I was super excited to hear Monica Lewinsky in person. I can remember “those days” and “that woman” about as clearly as I can remember anything in my life.
When I had the opportunity to hear her speak in person, super excited. I did my due diligence. I heard she had a great TED TALK, viewed over 13 million times. I listened to it, super impressed. Here was a woman whose life had been at the very least changed and at the most ruined, by a single act as a young woman. Her opening line, “At 22 I fell in love with my boss”, shocked and changed me. Although I had lived through the storm as an observer, I had not put the events in that perspective. How simple, how true.
I t was with excitement that I went to hear her speak. The way my schedule worked out that day, it was the second time in the same day I drove to Cleveland. I sat through the obligatory boring pre-speaker program, sat through the almost not eatable “vegetarian” meal, and waited for the highlight.
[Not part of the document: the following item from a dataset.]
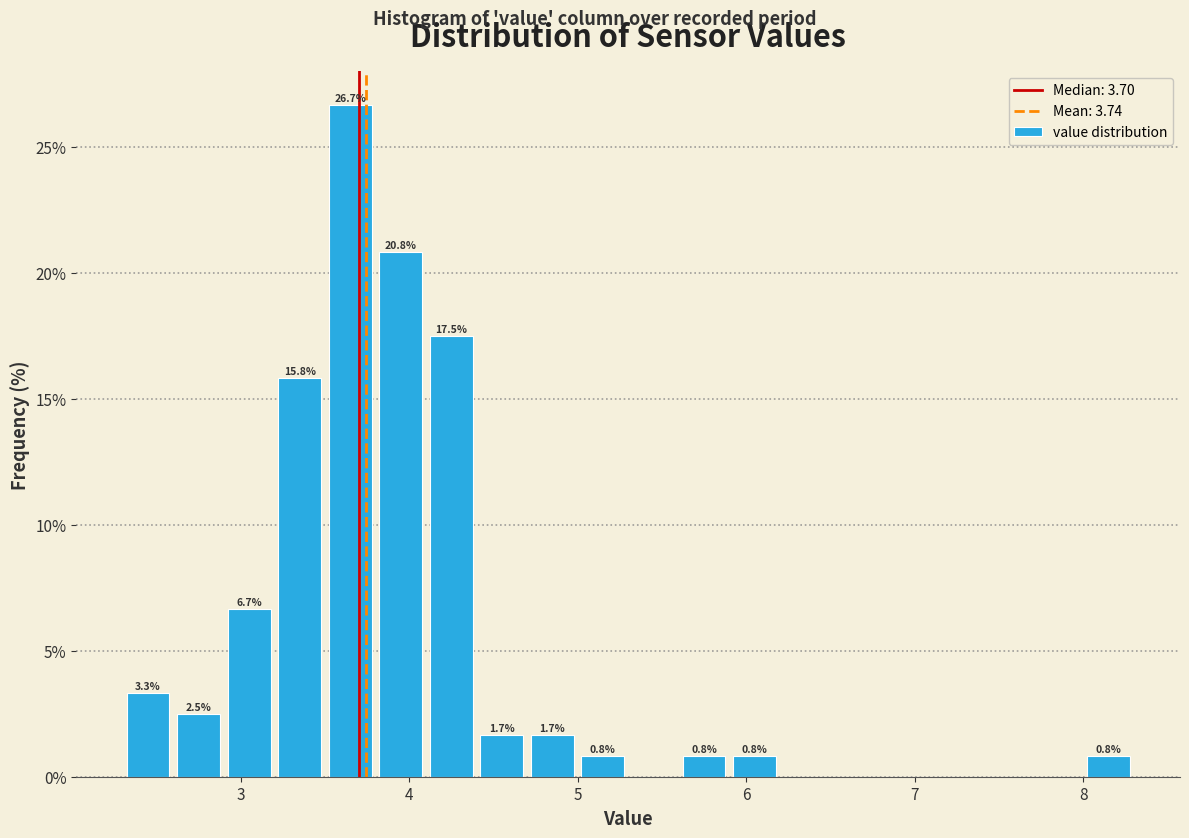

Read against the x-axis, roughly where is the centre of the tallest bar?

3.7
Don’t get me wrong, she was a good speaker. She is amazingly beautiful. Amazingly articulate, vulnerable and strong all at the same time. Here is the reason I was disappointed: I didn’t hear anything that I could not have heard in her TED TALK.
I believe that an audience should get something in a speech that they could not have received by missing the speech. I should have been rewarded for driving to Cleveland twice in the same day, sitting through the program, driving back home on that now-always-under-construction-271, with something I could not have gotten from the TED TALK.
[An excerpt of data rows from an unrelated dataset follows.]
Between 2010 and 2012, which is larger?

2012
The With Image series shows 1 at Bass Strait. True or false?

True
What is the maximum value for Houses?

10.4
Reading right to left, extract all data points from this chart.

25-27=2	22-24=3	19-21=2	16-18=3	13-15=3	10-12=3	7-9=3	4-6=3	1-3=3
I did not. I did get to see a woman that life had totally humbled and humiliated, rise above her past. She is a Master’s Degree carrying social activist and anti-bullying expert. She lived through the worst humanity has to offer the human spirit and came out the other side. And seeing and hearing that is monumental. All of our challenges in life will pale compared to hers.
As a speaker I needed something more from her. Just one thing. Give your audience something that all the other people that did not leave their Lazy Boy chairs, could not hear.